A need for balance
Oops. Things got hectic recently: no time to muse on past work. A shame, since I left this series at its penultimate issue. If you can remember back two months to my last post (or need to start at the beginning), we left the pipeline purring on four cores, but only three-quarters of the time:
What, in this Intel® Thread Profiler view, are these sequences of short events stacked up on one worker thread? What about these bursts of synchronization between the threads, and coincident idleness? The buffer tracking labels should provide data to understand what’s going on.
Collecting the label data from the balloon hints associated with the events, I can map the buffer uses as shown above. Those short events were obviously I/O, and the labels make that clear and reveal the output/input pairing. Note also that there are eight buffers bouncing around, being read or written on one thread but usually processed by another.

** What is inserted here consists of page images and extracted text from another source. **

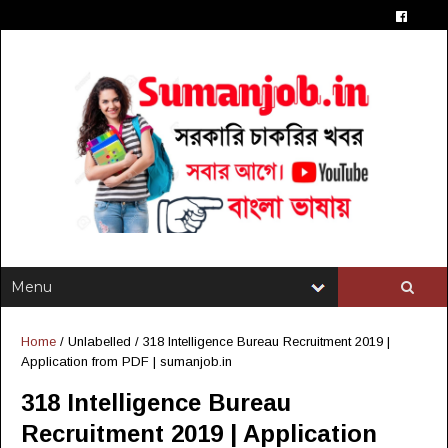
Home
/ Unlabelled /
318 Intelligence Bureau Recruitment 2019 |
Application from PDF | sumanjob.in
318 Intelligence Bureau
Recruitment 2019 | Application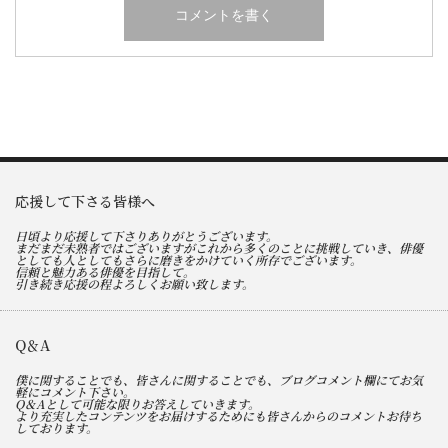
応援して下さる皆様へ
日頃より応援して下さりありがとうございます。
まだまだ未熟者ではございますがこれから多くのことに挑戦していき、俳優
としても人としてもさらに磨きをかけていく所存でございます。
信頼と魅力ある俳優を目指して。
引き続き応援の程よろしくお願い致します。
Q＆A
僕に関することでも、皆さんに関することでも、ブログコメント欄にてお気
軽にコメント下さい。
Q＆Aとして可能な限りお答えしていきます。
より充実したコンテンツをお届けするためにも皆さんからのコメントお待ち
しております。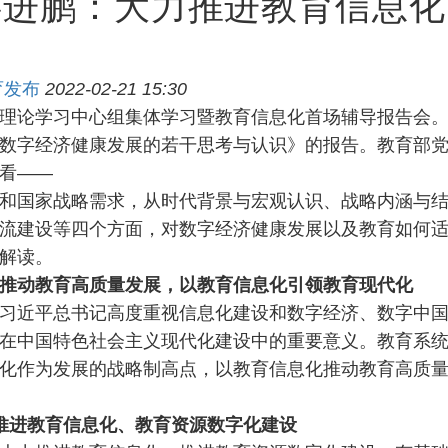
怀进鹏：大力推进教育信息化
育发布
2022-02-21 15:30
理论学习中心组集体学习暨教育信息化首场辅导报告会
数字经济健康发展的若干思考与认识》的报告。教育部
看——
和国家战略需求，从时代背景与宏观认识、战略内涵与
流建设等四个方面，对数字经济健康发展以及教育如何
解读。
推动教育高质量发展，以教育信息化引领教育现代化
习近平总书记高度重视信息化建设和数字经济、数字中
在中国特色社会主义现代化建设中的重要意义。教育系
化作为发展的战略制高点，以教育信息化推动教育高质
推进教育信息化、教育资源数字化建设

That buffer count is controllable, just by varying the token count passed to the pipeline.run() command. Though touted only as a means for controlling the amount of memory used by the pipeline, perhaps there is also a performance effect?

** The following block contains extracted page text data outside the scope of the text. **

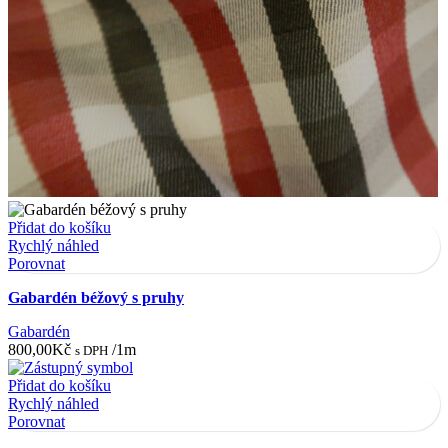
Přidat do košíku
Rychlý náhled
Porovnat
Gabardén béžový s pruhy
Gabardén
800,00
Kč
/1m
s DPH
Přidat do košíku
Rychlý náhled
Porovnat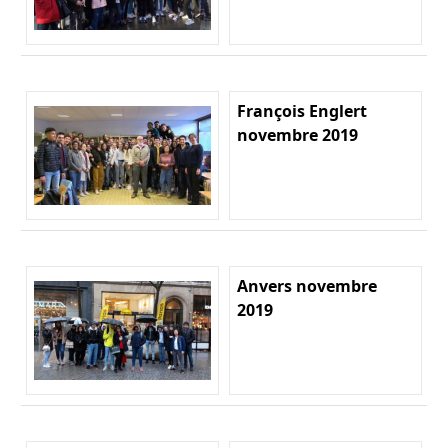
François Englert
novembre 2019
Anvers novembre
2019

Simple to test: recompile with a token count of 4, the number of hardware threads available on our test machine, and collect another profile run:
Now that’s more like it! Concurrency level 4 is achieved 97% of the time! Note how these collected data look like the concept diagram posed at the beginning of this series. This is sort of like laminar flow in fluid studies: no “turbulence” to upset the smooth utilization of buffers by the threads. Examining the labels underlying the above markers, they reveal that each thread has taken ownership of a particular buffer and reuses it to process the next quantum of sequential file data. Like musical chairs, varying the token count by as much as 1 from the HW thread count injects an imbalance in buffer management leading to thrashing, lowering concurrency level.

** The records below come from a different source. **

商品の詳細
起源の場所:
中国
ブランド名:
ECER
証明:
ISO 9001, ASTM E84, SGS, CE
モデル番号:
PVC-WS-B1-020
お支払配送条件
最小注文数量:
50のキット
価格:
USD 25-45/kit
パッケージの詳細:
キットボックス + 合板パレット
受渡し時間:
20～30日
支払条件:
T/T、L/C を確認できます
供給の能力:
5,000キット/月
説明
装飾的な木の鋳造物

Admittedly, this is the simplest of pipeline examples, synthesizing a process where the same amount of work is applied to each buffer and the ratio of processing to I/O times is large enough to permit near linear scaling out to 4 processors, on the order of 3.9x over running the pipe with only a single thread. More complex computing or pipelining topologies could easily inject all kinds of noise and delays, all to the detriment of the sustained concurrency level. But this example shows us what is possible. And shows some tools that will be very useful for understanding more complex code that doesn’t scale as well.